For the few seconds the track was dry, D’Alberto managed a 1.01:3sec. And that isn’t just fast, it’s a full two-and-a-half seconds better than anything else here – and that includes some very serious hardware. Hard to argue with that, so we didn’t.
The big disappointment for me was – as it has always been – the transmission in the GT-R. As well as being a high-maintenance unit (the servicing regime increases dramatically the harder you use the car) it’s just not a very good attempt at refining a clutchless manual.

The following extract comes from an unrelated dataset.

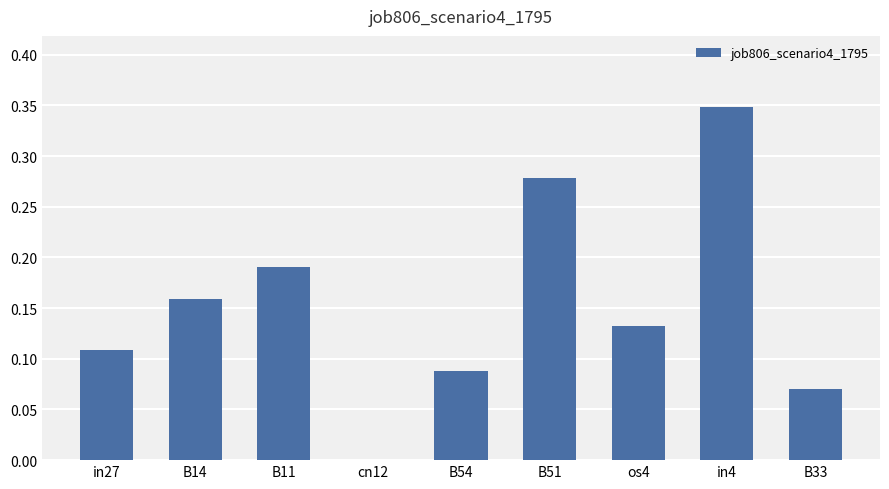

How many data points does each series have?

9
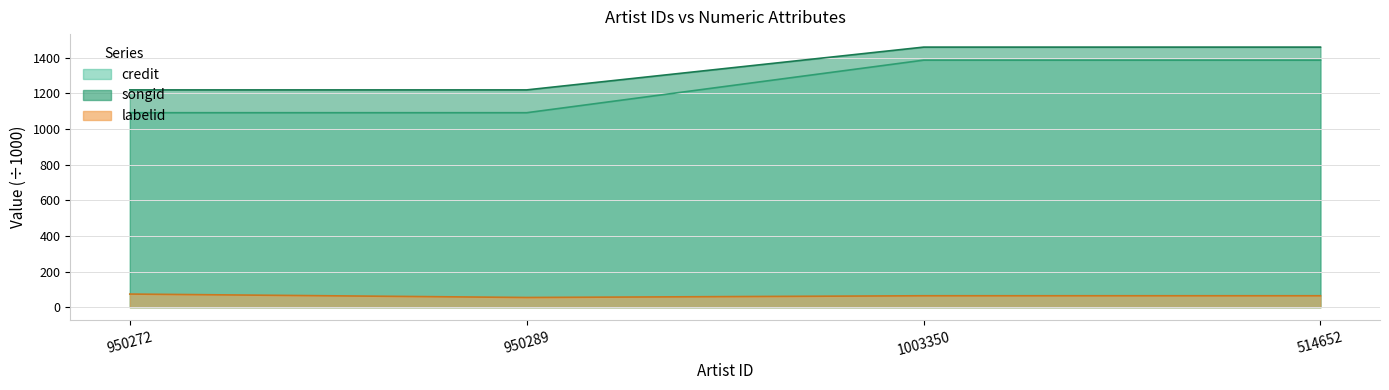

What is the value of the songid point at the 1st from the left?

1218.4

Okay, okay, Nissan was one of the early adopters, back in 2009, when the GT-R first broke cover in Australia, but this, as Canadian PM Justin Trudeau has pointed out, is 2016. This aint Hi-Torque’s fault, obviously, but it does take a little shine off the car.
Not that it was going to slow it down much. The Hi-Torque GT-R’s performance is on another level – another planet – and dry or wet, fuel issues or otherwise, was always going to get the biggest ribbon. It’s our Hot Tuner 2016 winner. All hail the new king, we are not worthy.
OVERALL RANKING: 1ST
DISCIPLINE RANKING
1st | Lap time: 1:01.3sec
1st | Lap V-Max: 171.95km/h
1st | Lap V-Max: 106.16km/h
2nd | Lap V-Max: 55.12km/h
TONY D RECKONS
“Far out this has got some grunt. It’s got a huge amount of grip and when you do get on the gas you feel all the tyres really going for it. Feels a little bit stiff over bumps on the exit of some corners; it unsettles the car a little bit. But in these sort of tricky conditions where it is sort of wet and dry, this really is in a class of its own.”